Health & FitnessScience

Tendency to ‘get the giggles’ could run in the family

An affinity for laughter could be in the genes, according to a new study in which researchers observed individuals who laugh quicker and more often than others.

Working with a total of 336 participants, the research team demonstrated that a genetic variant that was once linked to negative emotions is actually what's behind the tendency to laugh and smile.

A gene called 5-HTTLPR is responsible for regulating serotonin, the neurotransmitter that contributes to feelings of well being.

Short alleles – also known as genetic variants – of the gene 5-HTTLPR make an individual more sensitive to the giggles.

"Our study provides a more complete picture of the emotional life of people with the short allele," says Claudia Haase of Northwestern University. "People with short alleles may flourish in a positive environment and suffer in a negative one, while people with long alleles are less sensitive to environmental conditions."

Each gene has two alleles, one of which is inherited from the mother, the other from the father.

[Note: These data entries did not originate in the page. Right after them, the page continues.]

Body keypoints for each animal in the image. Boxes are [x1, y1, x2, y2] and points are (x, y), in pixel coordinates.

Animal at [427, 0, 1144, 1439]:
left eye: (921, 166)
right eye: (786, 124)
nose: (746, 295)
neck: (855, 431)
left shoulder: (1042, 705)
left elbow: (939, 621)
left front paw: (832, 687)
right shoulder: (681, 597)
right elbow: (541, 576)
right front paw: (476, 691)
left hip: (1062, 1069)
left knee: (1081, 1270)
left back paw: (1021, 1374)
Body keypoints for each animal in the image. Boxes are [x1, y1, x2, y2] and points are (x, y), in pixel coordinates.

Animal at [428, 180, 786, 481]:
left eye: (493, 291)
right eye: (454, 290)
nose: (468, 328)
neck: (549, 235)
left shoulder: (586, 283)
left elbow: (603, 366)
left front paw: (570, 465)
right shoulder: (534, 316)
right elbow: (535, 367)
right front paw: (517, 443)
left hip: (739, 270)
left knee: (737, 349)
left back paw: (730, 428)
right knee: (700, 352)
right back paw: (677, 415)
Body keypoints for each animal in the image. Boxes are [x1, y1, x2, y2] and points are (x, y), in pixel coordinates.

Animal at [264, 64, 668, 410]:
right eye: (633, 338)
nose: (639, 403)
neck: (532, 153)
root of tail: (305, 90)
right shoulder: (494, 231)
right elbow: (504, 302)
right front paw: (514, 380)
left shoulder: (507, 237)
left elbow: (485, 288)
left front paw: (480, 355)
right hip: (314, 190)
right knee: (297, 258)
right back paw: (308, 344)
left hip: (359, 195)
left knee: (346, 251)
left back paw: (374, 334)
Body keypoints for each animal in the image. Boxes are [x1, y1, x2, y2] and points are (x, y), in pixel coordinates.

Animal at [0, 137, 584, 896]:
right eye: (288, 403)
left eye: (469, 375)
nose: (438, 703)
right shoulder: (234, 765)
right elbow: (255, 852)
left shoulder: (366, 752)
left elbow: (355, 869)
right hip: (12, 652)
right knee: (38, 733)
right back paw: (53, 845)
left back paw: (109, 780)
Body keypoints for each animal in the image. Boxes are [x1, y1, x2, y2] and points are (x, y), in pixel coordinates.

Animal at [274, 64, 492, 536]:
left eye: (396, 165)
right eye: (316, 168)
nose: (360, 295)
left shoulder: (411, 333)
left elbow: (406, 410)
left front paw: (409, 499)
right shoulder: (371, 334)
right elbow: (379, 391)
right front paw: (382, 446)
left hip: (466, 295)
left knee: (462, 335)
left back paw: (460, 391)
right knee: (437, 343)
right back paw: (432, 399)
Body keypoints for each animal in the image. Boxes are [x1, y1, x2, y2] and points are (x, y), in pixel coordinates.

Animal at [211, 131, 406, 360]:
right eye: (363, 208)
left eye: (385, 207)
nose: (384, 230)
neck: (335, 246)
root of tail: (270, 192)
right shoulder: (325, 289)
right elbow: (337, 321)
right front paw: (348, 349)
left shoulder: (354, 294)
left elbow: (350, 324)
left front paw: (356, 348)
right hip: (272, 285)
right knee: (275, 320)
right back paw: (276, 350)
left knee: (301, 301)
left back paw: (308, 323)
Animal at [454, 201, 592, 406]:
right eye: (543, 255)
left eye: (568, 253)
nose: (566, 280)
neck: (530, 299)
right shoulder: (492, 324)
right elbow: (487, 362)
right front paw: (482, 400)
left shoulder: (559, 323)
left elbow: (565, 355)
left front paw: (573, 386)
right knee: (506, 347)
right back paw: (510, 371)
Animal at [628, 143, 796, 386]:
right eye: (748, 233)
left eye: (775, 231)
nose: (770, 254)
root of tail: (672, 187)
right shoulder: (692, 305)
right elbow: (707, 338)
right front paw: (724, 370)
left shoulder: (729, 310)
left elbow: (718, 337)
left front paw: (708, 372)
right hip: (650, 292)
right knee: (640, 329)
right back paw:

"Having the short allele is not bad or risky," says Haase, an assistant professor in the Human Development and Social Policy program at Northwestern's School of Education and Social Policy. "Instead, the short allele amplifies emotional reactions to both good and bad environments."

In the first of three experiments, young men and women viewed cartoons from "The Far Side" by Gary Larson and "The New Yorker" magazine.

In the next, young, middle aged and senior adults watched what the researchers describe as a "subtly amusing" clip from the movie "Strangers in Paradise."

The last experiment was less funny: Middle aged and senior adults were asked to discuss conflicts in their marriages.

All experiments were videotaped and the researchers used the "Facial Action Coding System" to assess the participants' reactions down to small movements in the face, according to the study.

In this way, the researchers could discern whether participants were smiling or laughing just to be nice or whether they had genuine reactions to the material.

A genuine laugh shows in the crow's feet – the wrinkles produced around the eyes when someone laughs  which the researchers say can only be seen in an authentic response.

To assess the alleles of their participants 5-HTTLPR genes, the researchers collected saliva samples.

Results indicate that those with the short allele had a greater tendency to laugh than those with the longer version.

"This study provides a dollop of support for the idea that positive emotions are under the same tent as negative ones, when it comes to the short allele," says senior author Robert W. Levenson. 

The study, which has implications for the genetic puzzle, was published in the journal Emotion.